Responses

I agree. I didn't like the fact that shou being his friend just let others keep talking bad about him when he knew danzou was not like that, and keep ignoring him just so he wouldn't look bad in front of all the other kids. No one even bother to ask why was he skipping school and if he was ok. What he did was wrong, but everyone that gets rape suffer in different ways.
What Danzou did was indeed horrible. But what was done to him was awful as well. No, it's no excuse for his actions, but it should be taken into account when judging the character. He was younger than Shou when he had his first experience at the hands of an older woman (that's rape btw). He was also treated as older and judged accordingly. He was robbed of his childhood because of that and had no place of belonging. He looked older yet he wasn't matured but was expected to act like and older person. And so that fracture in perception and reality is what comes in when he does what he does. Even in the end when he says "such horrible things I did to such a childish body" (or something along the lines), when he's a child himself, yet he can't identify as that.

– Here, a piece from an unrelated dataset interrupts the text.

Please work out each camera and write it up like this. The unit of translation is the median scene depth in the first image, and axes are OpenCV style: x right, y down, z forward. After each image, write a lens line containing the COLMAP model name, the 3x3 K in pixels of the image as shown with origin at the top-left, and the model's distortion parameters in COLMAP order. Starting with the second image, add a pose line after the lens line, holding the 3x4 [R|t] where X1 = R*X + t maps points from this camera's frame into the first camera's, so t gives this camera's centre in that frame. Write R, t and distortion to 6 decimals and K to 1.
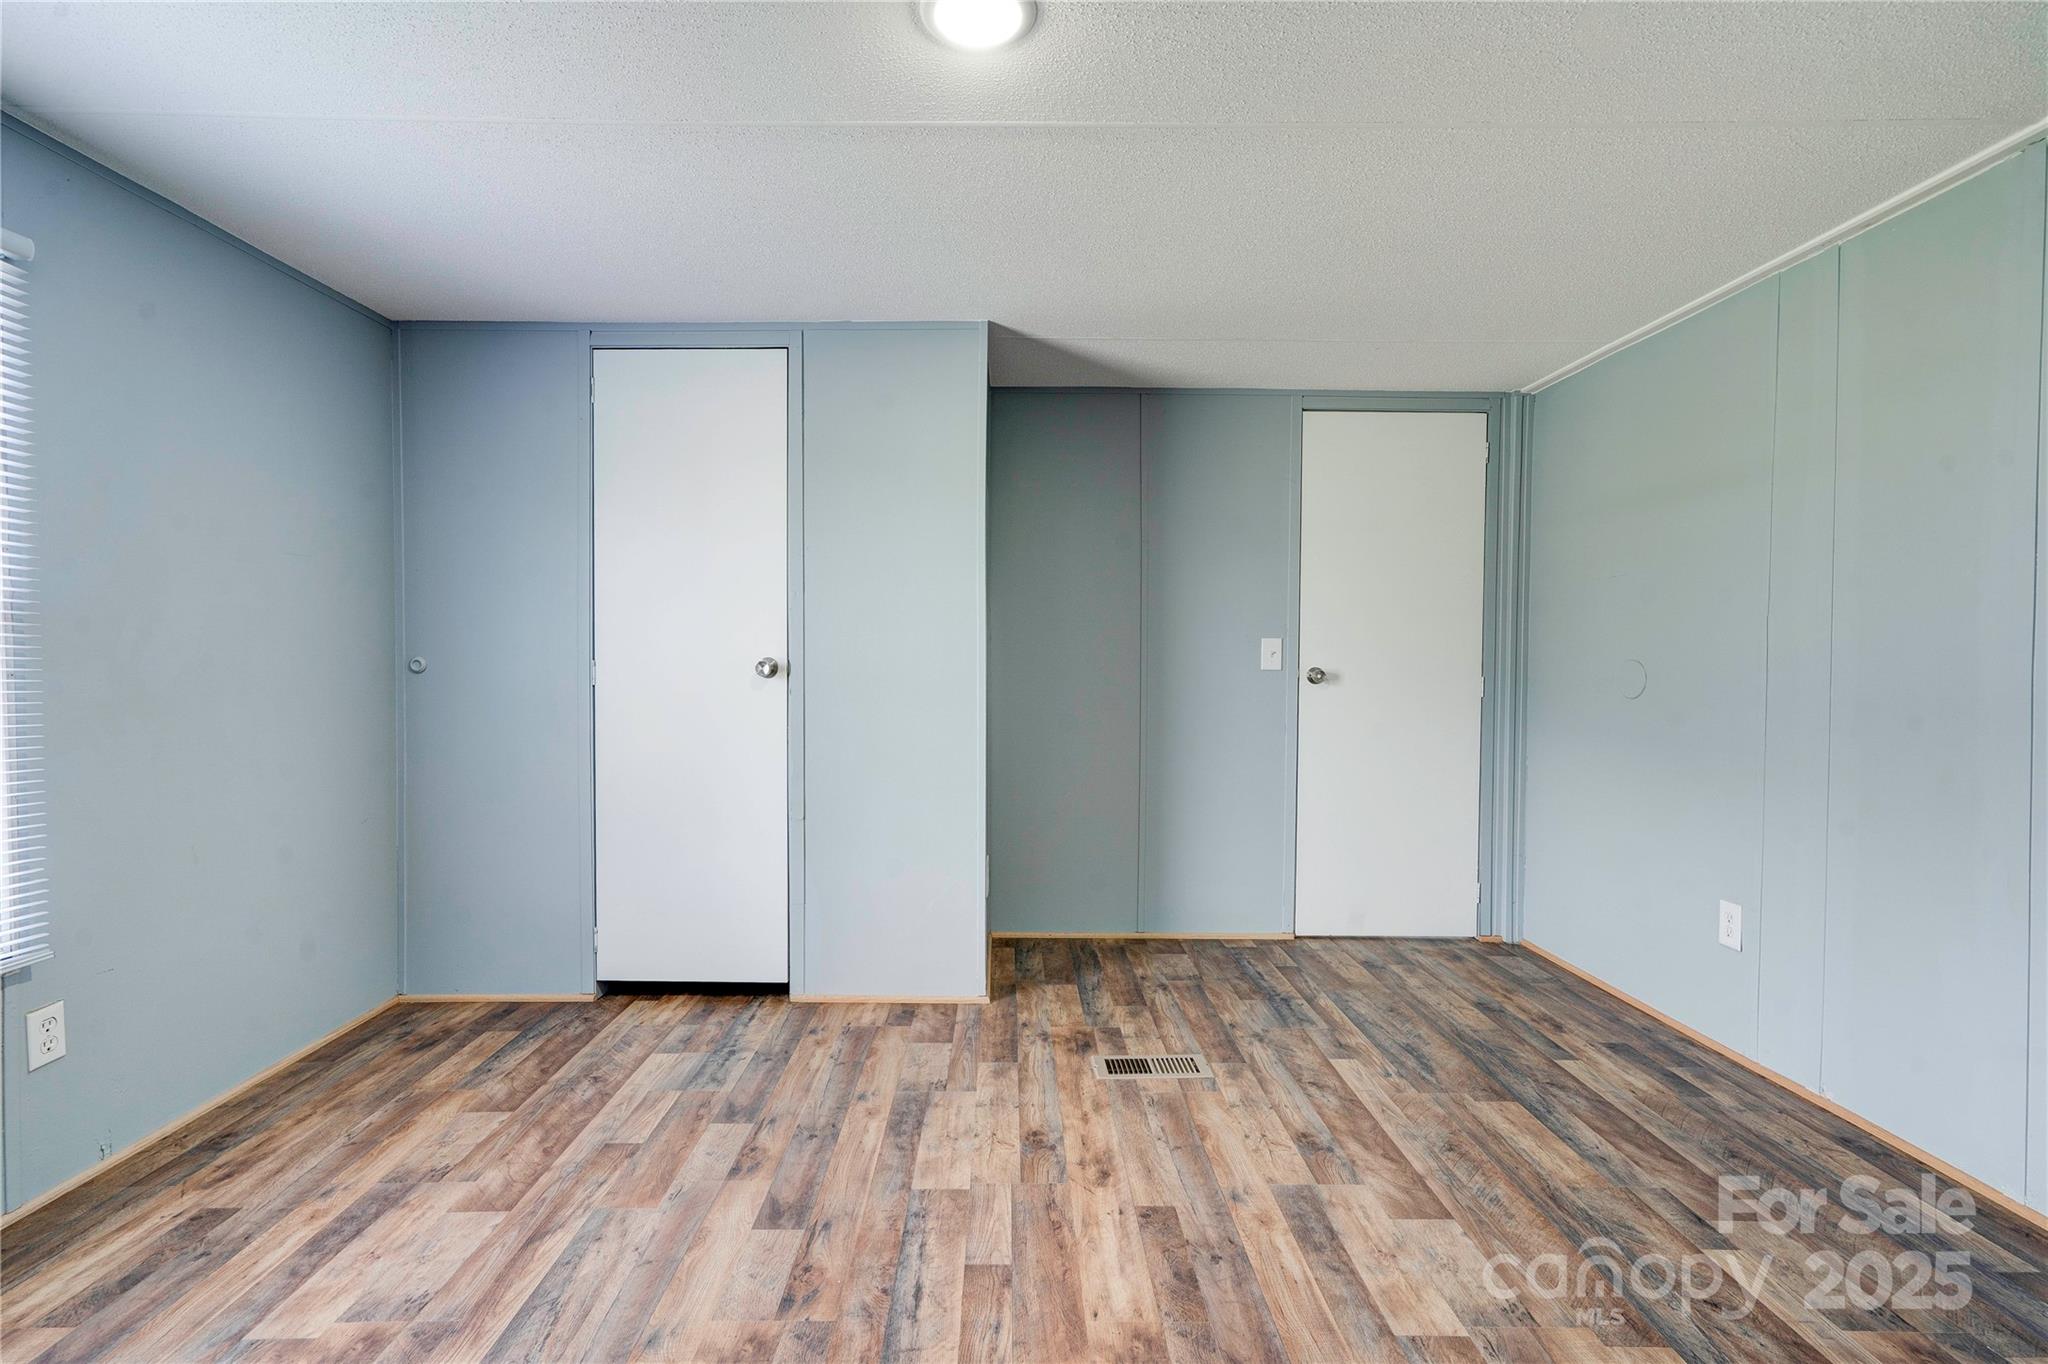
lens RADIAL K [[929.1, 0, 1011.0], [0, 929.1, 680.8], [0, 0, 1]] dist [0.003153, 0.001068]
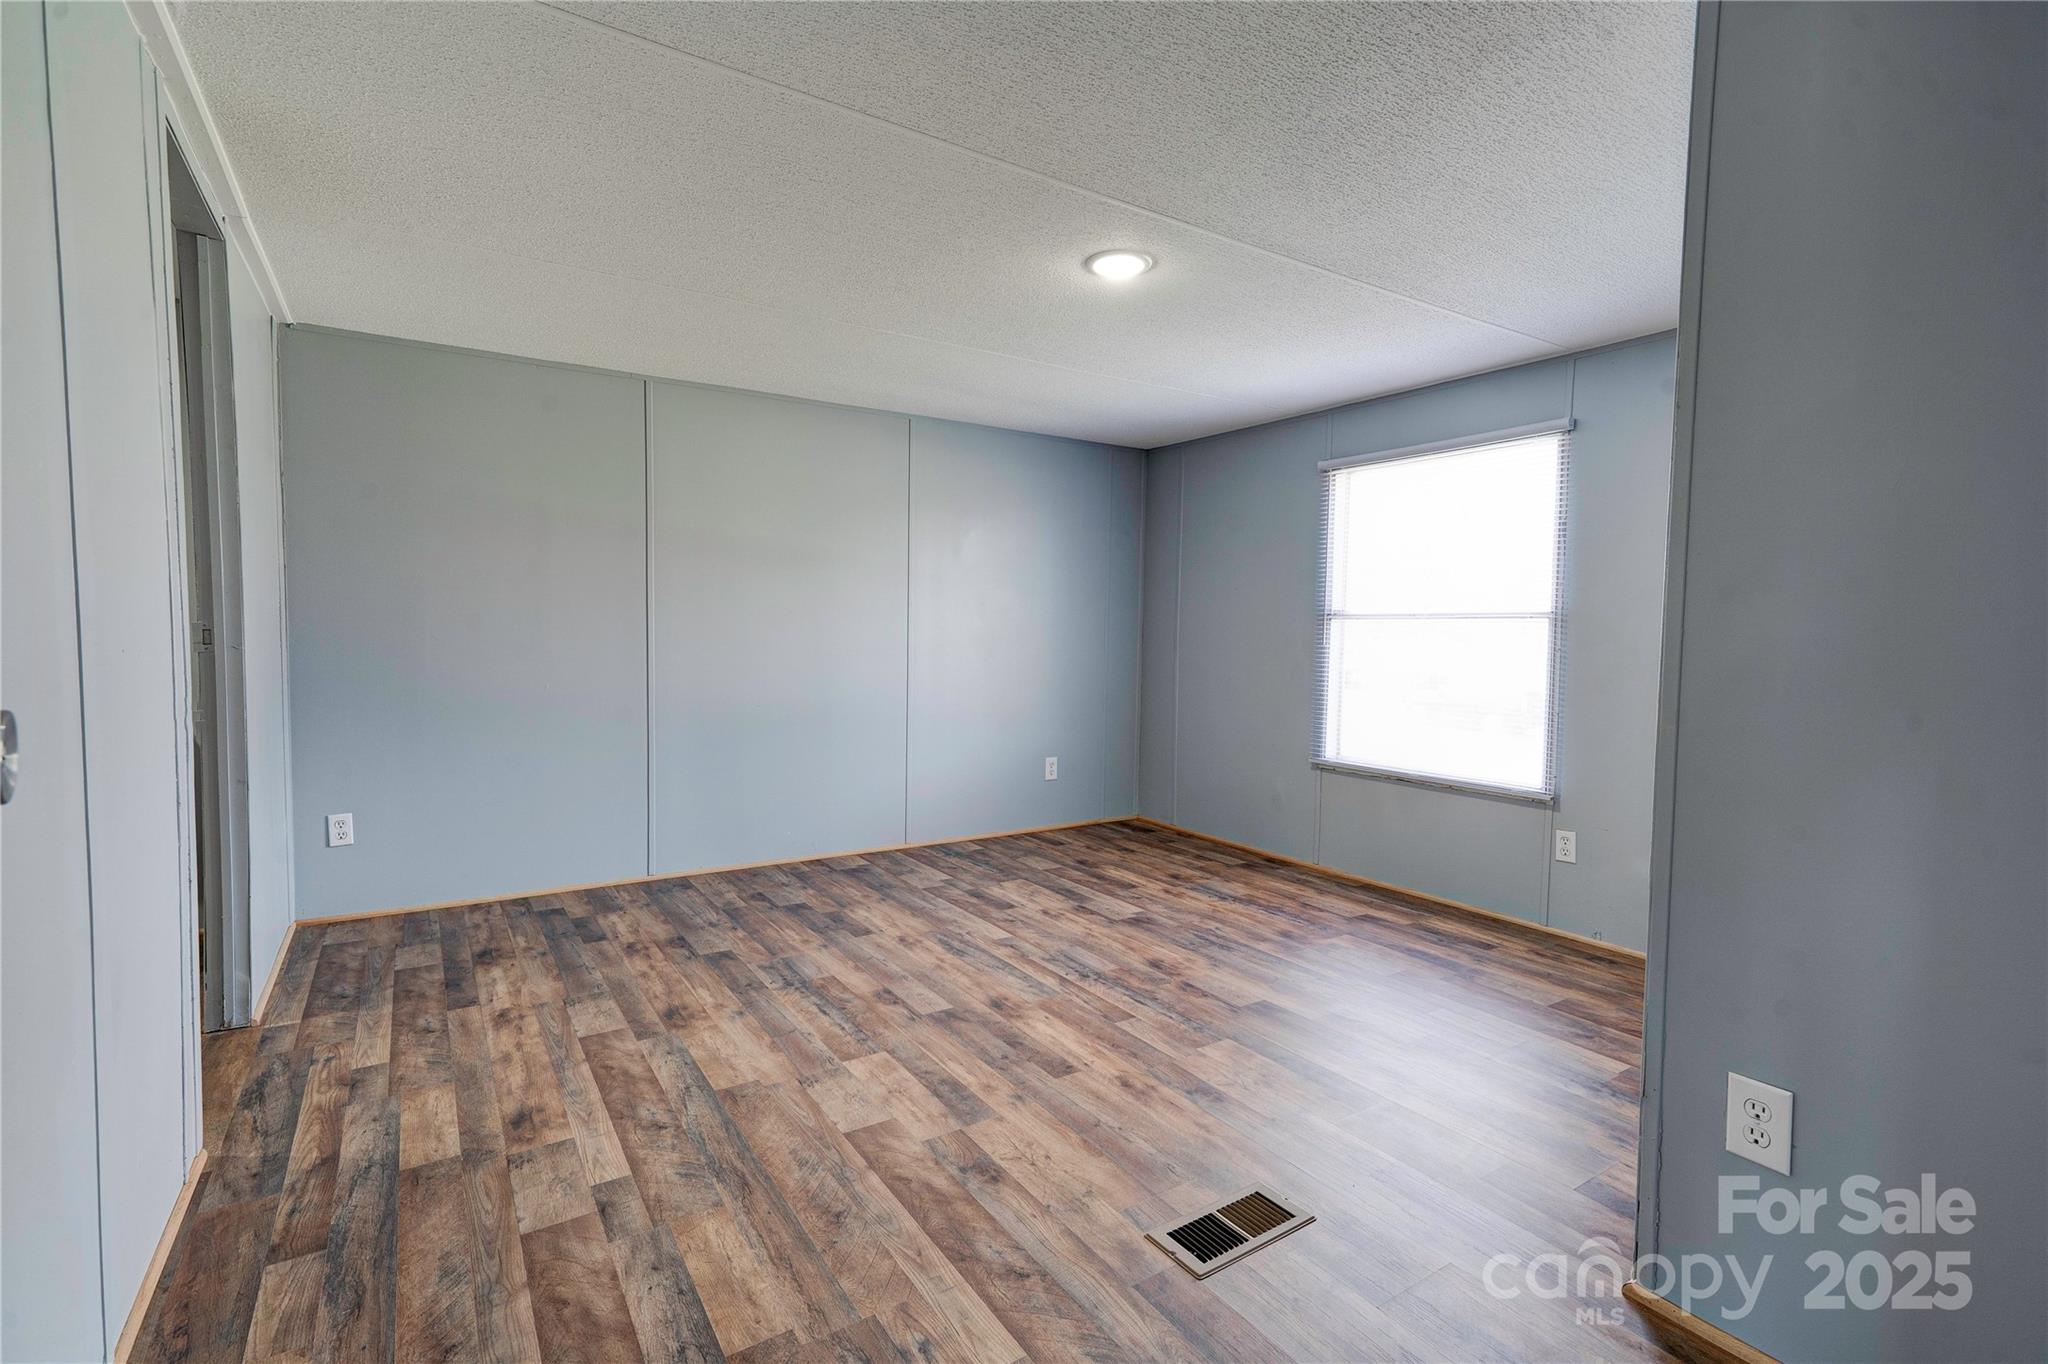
lens RADIAL K [[929.1, 0, 1011.0], [0, 929.1, 680.8], [0, 0, 1]] dist [0.003153, 0.001068]
pose [[-0.842363, 0.014415, -0.538718, 0.861320], [-0.030505, 0.996764, 0.074371, -0.046594], [0.538047, 0.079081, -0.839197, 1.916609]]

On the other hand, we have Shou who was granted the privilege of being perceived a child and holding onto it for a little more time. But that crashes down when confronted by force with the adult world Danzou was forcibly pulled into. Shou can and tries to fight against it, but the damage is done. He's world has changed and has to make a decision regarding that. Danzou realizes the damage he has done and tries to keep Shou a child but that's no longer an option. Shou is the one who can decide whether he accepts he can no longer be a child or try to forget everything.
It's an interesting manga if you can grasp the complexity of the characters. If you can't then you'll just see rape and Danzou as the bad guy, when that is not the point of this manga.